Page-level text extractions
+--

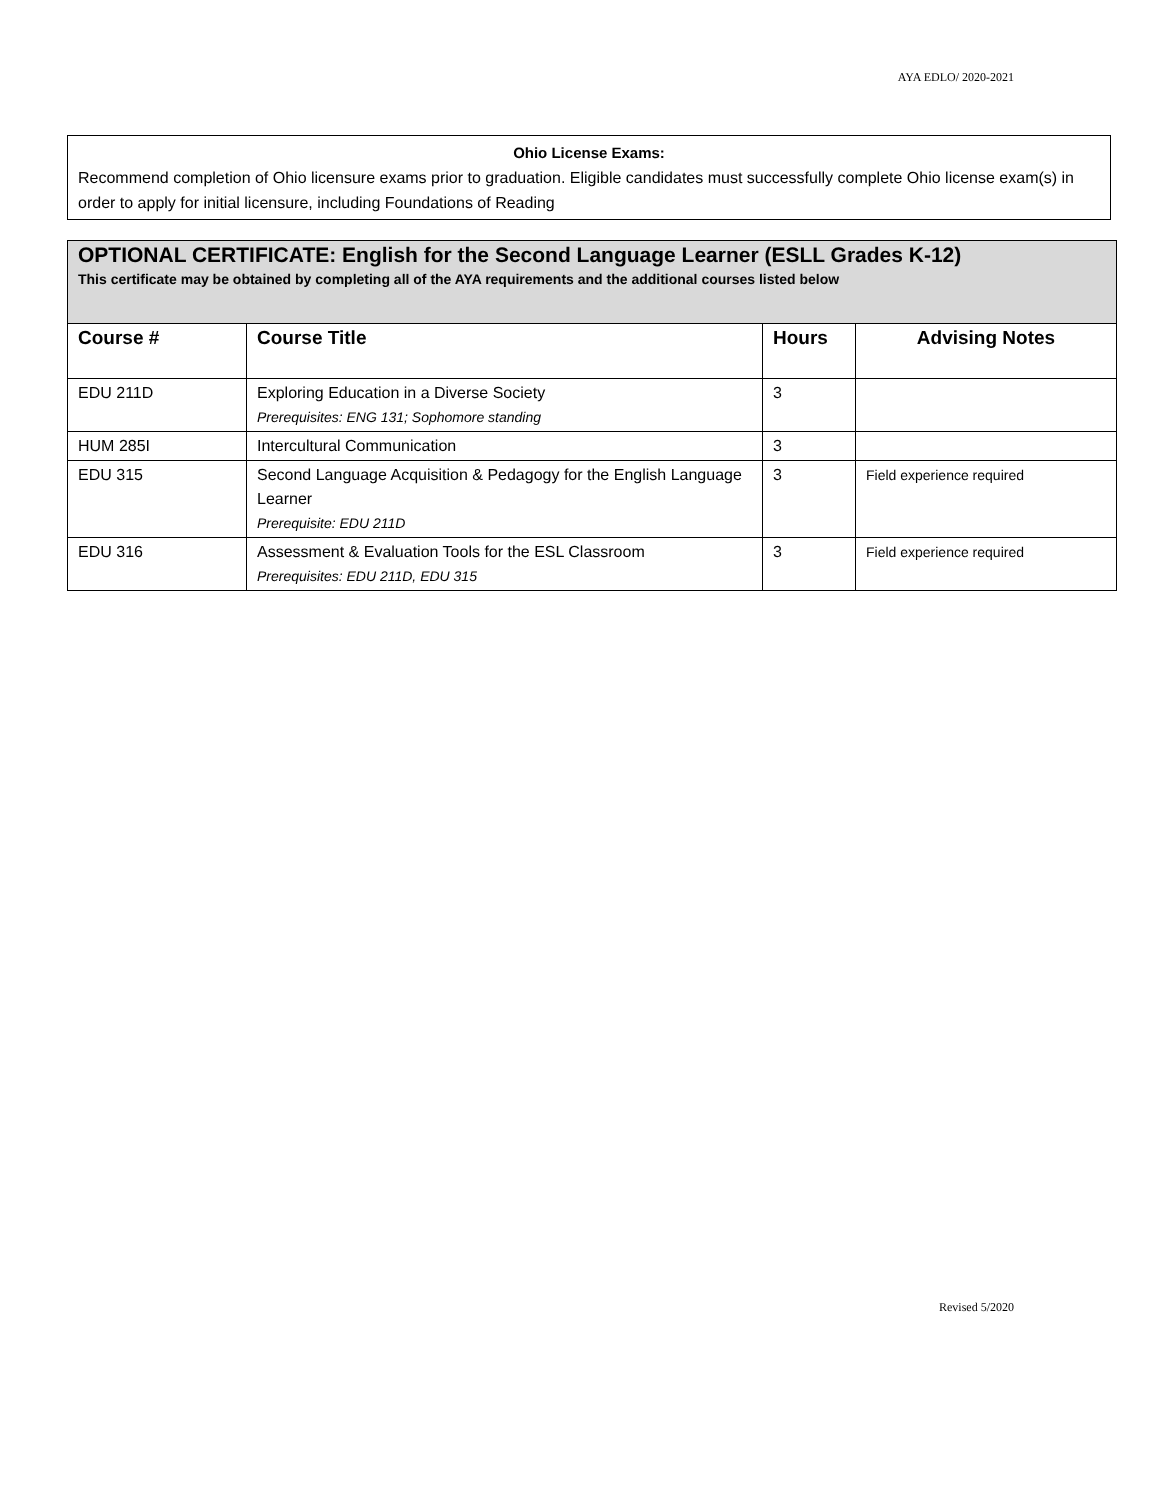AYA EDLO/ 2020-2021
Ohio License Exams:
Recommend completion of Ohio licensure exams prior to graduation. Eligible candidates must successfully complete Ohio license exam(s) in order to apply for initial licensure, including Foundations of Reading
| OPTIONAL CERTIFICATE: English for the Second Language Learner (ESLL Grades K-12) This certificate may be obtained by completing all of the AYA requirements and the additional courses listed below | | | |
| Course # | Course Title | Hours | Advising Notes |
| EDU 211D | Exploring Education in a Diverse Society Prerequisites: ENG 131; Sophomore standing | 3 | |
| HUM 285I | Intercultural Communication | 3 | |
| EDU 315 | Second Language Acquisition & Pedagogy for the English Language Learner Prerequisite: EDU 211D | 3 | Field experience required |
| EDU 316 | Assessment & Evaluation Tools for the ESL Classroom Prerequisites: EDU 211D, EDU 315 | 3 | Field experience required |
Revised 5/2020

+--

## EXERCISE AIM:
Which of the lines above contain "Language"? Return them all.

## RESPONSE TO THIS EXERCISE:
| OPTIONAL CERTIFICATE: English for the Second Language Learner (ESLL Grades K-12) This certificate may be obtained by completing all of the AYA requirements and the additional courses listed below | | | |
| EDU 315 | Second Language Acquisition & Pedagogy for the English Language Learner Prerequisite: EDU 211D | 3 | Field experience required |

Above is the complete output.